Covid-19. Librandi (UIL FPL): “Velocizzare le vaccinazioni per programmare la ripartenza”.

23 Feb 2021

“Il nostro Paese non può più aspettare: servono ristori immediati alle attività, sussidi ai lavoratori inoccupati e proroga del blocco dei licenziamenti. Ma di primaria importanza è l’organizzazione e la celerità con cui verranno somministrate le dosi di vaccino alla popolazione, per essere in grado di ripartire in tempi rapidi ed in piena sicurezza.”

Così Michelangelo Librandi, condividendo alcuni dei passaggi del discorso di insediamento del nuovo Presidente del Consiglio, Mario Draghi.

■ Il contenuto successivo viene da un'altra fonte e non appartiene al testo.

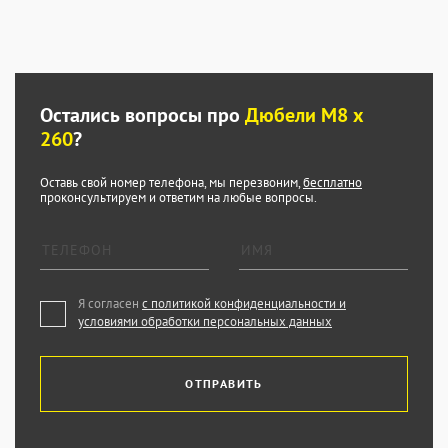
Остались вопросы про
Дюбели М8 х
260
?
Оставь свой номер телефона, мы перезвоним,
бесплатно
проконсультируем и ответим на любые вопросы.
Я согласен
с политикой конфиденциальности и
условиями обработки персональных данных
ОТПРАВИТЬ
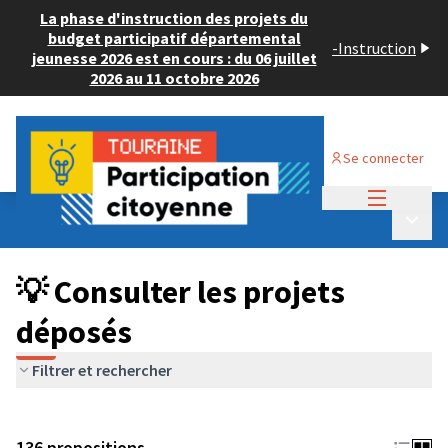
La phase d'instruction des projets du
budget participatif départemental
-
Instruction
jeunesse 2026 est en cours : du 06 juillet
2026 au 11 octobre 2026
Se connecter
Menu princi
Budget Participatif JEUNESSE 2024
/
Menu p
💡 Consulter les projets déposés
💡 Consulter les projets
déposés
Filtrer et rechercher
136 propositions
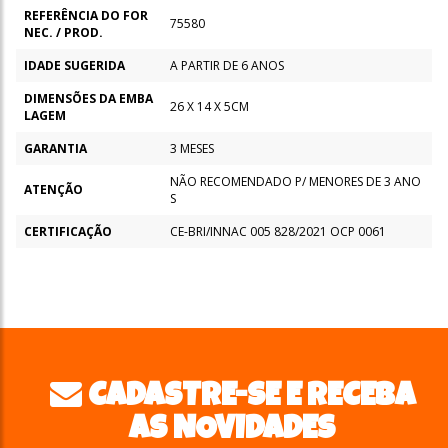
REFERÊNCIA DO FOR
75580
NEC. / PROD.
IDADE SUGERIDA
A PARTIR DE 6 ANOS
DIMENSÕES DA EMBA
26 X 14 X 5CM
LAGEM
GARANTIA
3 MESES
NÃO RECOMENDADO P/ MENORES DE 3 ANO
ATENÇÃO
S
CERTIFICAÇÃO
CE-BRI/INNAC 005 828/2021 OCP 0061
CADASTRE-SE E RECEBA
AS NOVIDADES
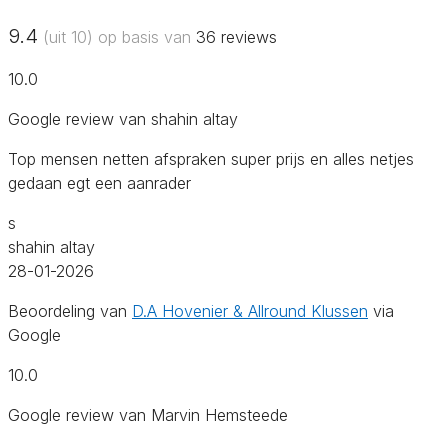
9.4
(uit 10) op basis van
36
reviews
10.0
Google review van shahin altay
Top mensen netten afspraken super prijs en alles netjes
gedaan egt een aanrader
s
shahin altay
28-01-2026
Beoordeling van
D.A Hovenier & Allround Klussen
via
Google
10.0
Google review van Marvin Hemsteede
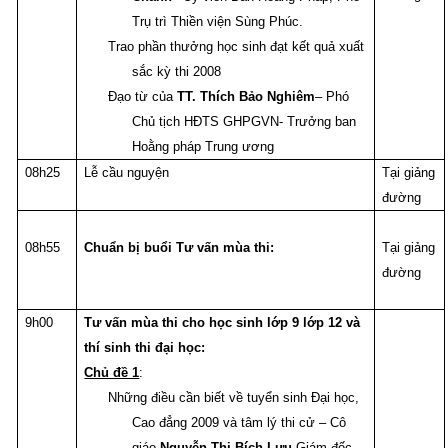
Trụ trì Thiền viện Sùng Phúc.
Trao phần thưởng học sinh đạt kết quả xuất
sắc kỳ thi 2008
Đạo từ của
TT. Thích Bảo Nghiêm
– Phó
Chủ tịch HĐTS GHPGVN- Trưởng ban
Hoằng pháp Trung ương
08h25
Lễ cầu nguyện
Tại giảng
đường
08h55
Chuẩn bị buổi Tư vấn mùa thi:
Tại giảng
đường
9h00
Tư vấn mùa thi cho học sinh lớp 9 lớp 12 và
thí sinh thi đại học:
Chủ đề 1
:
Những điều cần biết về tuyển sinh Đại học,
Cao đẳng 2009 và tâm lý thi cử – Cô
giáo
Nguyễn Thị Bích Lưu
Giám đốc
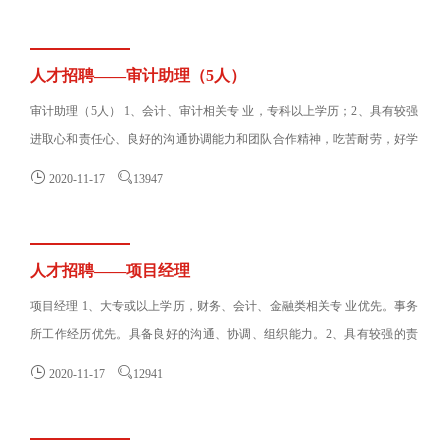
人才招聘——审计助理（5人）
审计助理（5人） 1、会计、审计相关专 业，专科以上学历；2、具有较强
进取心和责任心、良好的沟通协调能力和团队合作精神，吃苦耐劳，好学
上进；有强烈会计......


2020-11-17
13947
人才招聘——项目经理
项目经理 1、大专或以上学历，财务、会计、金融类相关专 业优先。事务
所工作经历优先。具备良好的沟通、协调、组织能力。2、具有较强的责
任感，能够承担工作......


2020-11-17
12941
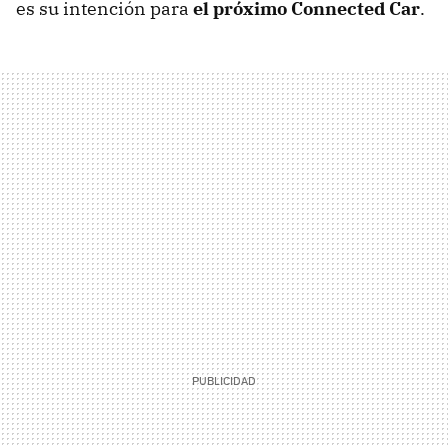
es su intención para
el próximo Connected Car
.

“L’industria farmaceutica è un valore economico, sociale e scientifico del Paese. E in questi mesi lo ha dimostrato ancor di più, collaborando in una logica di partnership con le istituzioni e gli altri attori del sistema salute. E ha quindi confermato, sul campo, di costituire un asset strategico per la crescita dell’Italia” prosegue il Segretario, che aggiunge “velocizziamo i tempi per la sburocratizzazione delle procedure per produrre vaccini direttamente in Italia, ampliamo gli hub per la distribuzione e coinvolgiamo più volontari per la somministrazione, garantendo sicurezza e formazione, anche per lasciar respirare i professionisti della sanità, ormai sfiniti da mesi in cui, con turni massacranti, hanno garantito prestazioni e servizi a tutti i pazienti, malati e non di Covid-19”.

“Acceleriamo per ripartire prima ed in sicurezza – conclude Librandi – il gap che ci distanzia dagli altri Paesi Europei può essere colmato in tempi rapidi e siamo convinti che il personale sanitario è pronto, a fare, come sempre, la propria parte.”